Eur Heart J. 1998 Aug;19 Suppl I:I15-9.
Despite recent advances in prevention and treatment, the number of individuals who suffer from chronic symptomatic coronary artery disease is rising. Past experience with clinical trials in cardiovascular disease has shown that the results are often unanticipated and at odds with the scientific rationale that existed beforehand. Also, important lessons have been learned concerning sample size and the choice of end-points. One of these has been the unreliability of surrogates (such as blood pressure, exercise capacity and number of anginal attacks) in predicting the effect of treatment on morbidity and mortality. The current drug therapy for staple angina in patients without a history of myocardial infarction has not been tested in large-scale clinical trials. No data exist for organic nitrates. The rationale for using beta-blockers comes from trials in patients who had a history of myocardial infarction. Recent experience with sustained release calcium channel antagonists suggests that they appear to be safe in patients with stable angina. Their effect on overall clinical outcome remains to be established, however. It is for this reason that trials such as ACTION are both justifiable and needed.

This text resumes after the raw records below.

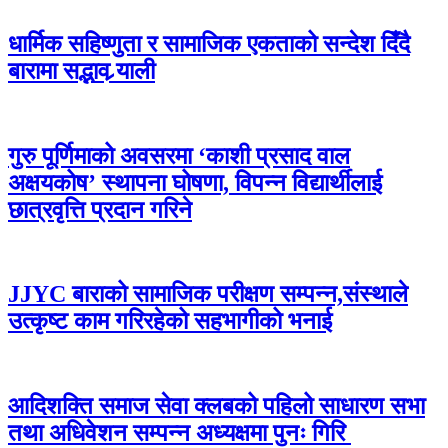
धार्मिक सहिष्णुता र सामाजिक एकताको सन्देश दिँदै
बारामा सद्भाव र्‍याली
गुरु पूर्णिमाको अवसरमा ‘काशी प्रसाद वाल
अक्षयकोष’ स्थापना घोषणा, विपन्न विद्यार्थीलाई
छात्रवृत्ति प्रदान गरिने
JJYC बाराको सामाजिक परीक्षण सम्पन्न,संस्थाले
उत्कृष्ट काम गरिरहेको सहभागीको भनाई
आदिशक्ति समाज सेवा क्लबको पहिलो साधारण सभा
तथा अधिवेशन सम्पन्न अध्यक्षमा पुनः गिरि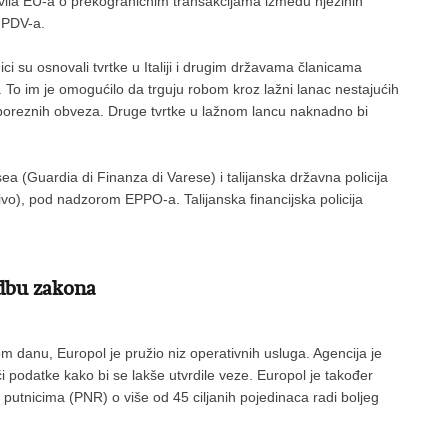
vila EU-a o prekograničnim transakcijama između njezinih
 PDV-a.
ici su osnovali tvrtke u Italiji i drugim državama članicama
 To im je omogućilo da trguju robom kroz lažni lanac nestajućih
ih poreznih obveza. Druge tvrtke u lažnom lancu naknadno bi
esea (Guardia di Finanza di Varese) i talijanska državna policija
vo), pod nadzorom EPPO-a. Talijanska financijska policija
dbu zakona
 danu, Europol je pružio niz operativnih usluga. Agencija je
 podatke kako bi se lakše utvrdile veze. Europol je također
 putnicima (PNR) o više od 45 ciljanih pojedinaca radi boljeg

尽管在预防和治疗方面取得了最新进展,但患有慢性症状性冠状动脉疾病的人数仍在上升。过去心血管疾病临床试验的经验表明,结果往往出乎意料,与之前的科学原理相悖。此外,在样本量和终点选择方面也吸取了重要教训。其中之一是替代指标(如血压、运动能力和心绞痛发作次数)在预测治疗对发病率和死亡率的影响方面不可靠。目前用于无心肌梗死病史患者的稳定性心绞痛的药物治疗尚未在大规模临床试验中进行测试。关于有机硝酸盐没有相关数据。使用β受体阻滞剂的理论依据来自对有心肌梗死病史患者的试验。缓释钙通道拮抗剂的最新经验表明,它们在稳定型心绞痛患者中似乎是安全的。然而,它们对总体临床结局的影响仍有待确定。正是出于这个原因,像ACTION这样的试验是合理且必要的。